I had my work cut out for me.

I wrapped my head in a scarf, both against the clouds of dirt about to be stirred up and the sweat that was about to cascade. The studio thermometer registered 94, as I descended the stairs, broom in hand, to do battle. David was there to help. We decided to do a Shaker thing, and hang the extra chairs from the trusses. As I vacuumed the rugs, he brought in a ladder and drilled holes and inserted dowels and hung chairs. Then I re-vacuumed the rugs to get up the sawdust. He sorted and folded his wardrobe and ferried it off to the actual closet and dresser drawers, while I vacuumed some more. He discovered a box of old videos under the weight bench. Since the VCR has taken a peculiar turn, in which it plays films in random segments out of order, which was modestly entertaining in a surreal sort of way, the first two times around but simply annoying, thereafter, we decided both videos and VCR could go. Then, while I was vacuuming some more, the TV disappeared. Since it only has a 14-inch screen and could no longer serve to receive television programs, since the stations changed their signals, it won’t be missed, either.



Morning proceeded into afternoon in this fashion. I discovered things long lost, stored things too long exposed and removed probably a gallon of detritus from the floor. In the process, I found that about two thousand dollars in tube paints had been consumed by a rat. My first clue was finding yellow, red, blue and green rat pellets in the cupboard under the counter. Then, I found the trays of what used to be oil and acrylic paints, now containing a confetti of shredded metal from the tubes. I tried to imagine the desperation of some poor old wood rat, reduced in the middle of winter to gnawing on a tube of vermillion or geranium lake. How could he survive such fare? Still, I was grieved by the ruin of my paint stash, as I was by the dead hummingbird, trapped between the window and my big wooden case of Rembrandt pastels.

I have spared you photos from the outset of the day, although they would probably have been more entertaining than those orderly ones with which I now present you. I find I like being in a room with pendant chairs. And I’m motivated to actually use my exercise equipment, now that I don’t have spiders riding along with me on the treadmill. I’m going to enjoy the studio, today. Maybe I’ll even paint at the easel, since my acrylic jar paints remain unconsumed.

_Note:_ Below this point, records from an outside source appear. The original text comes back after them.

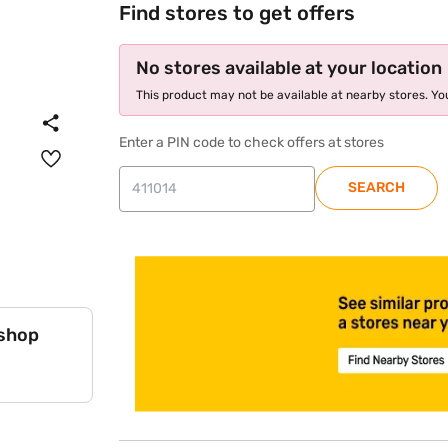
Find stores to get offers
No stores available at your location
This product may not be available at nearby stores. You
Enter a PIN code to check offers at stores
SEARCH
store locator
 shop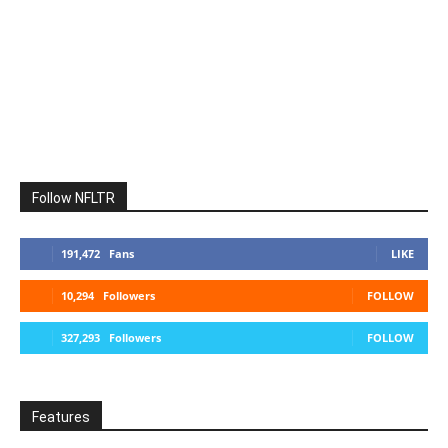
Follow NFLTR
191,472
Fans
LIKE
10,294
Followers
FOLLOW
327,293
Followers
FOLLOW
Features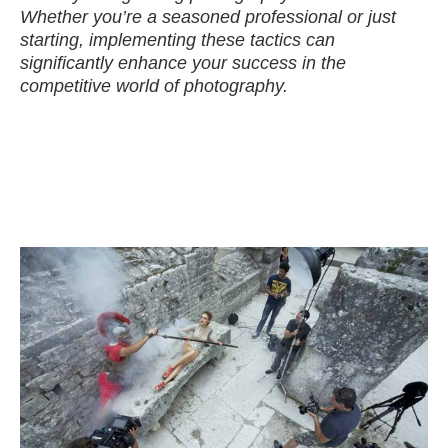
Whether you’re a seasoned professional or just
starting, implementing these tactics can
significantly enhance your success in the
competitive world of photography.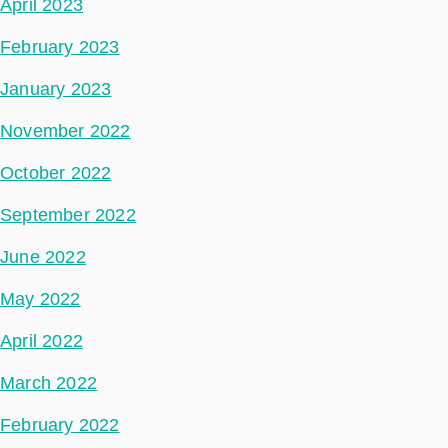
April 2023
February 2023
January 2023
November 2022
October 2022
September 2022
June 2022
May 2022
April 2022
March 2022
February 2022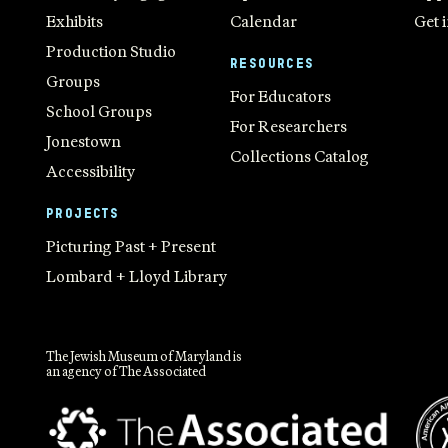
Exhibits
Calendar
Get 
Production Studio
RESOURCES
Groups
For Educators
School Groups
For Researchers
Jonestown
Collections Catalog
Accessibility
PROJECTS
Picturing Past + Present
Lombard + Lloyd Library
The Jewish Museum of Maryland is
an agency of The Associated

But I have to hurry because, as Robert Frost so aptly said, nothing gold can stay. I know that there’s a hair’s breadth of time before the next wave of industry and creativity turns the place into chaos, again. Already, I have followed a trail of small white bits of paper from the dryer in the utility room, through the library, across the studio carpet and into David’s closet, the tracks of a Kleenex that died a terrible death by first water, then heat. Also, a dead butterfly, victim of the killing fields in the skylight, has landed on the work table, bearing a streamer of spider web. This is life in the country. Entropy being what it is, I’ll have to repeat yesterday’s heroic measures in another six months. Until then, imagine me playing Chopin, with the G key taped down, butterflies wafting through the French doors, and 5 Victorian chairs hanging over me like the sword of Damocles.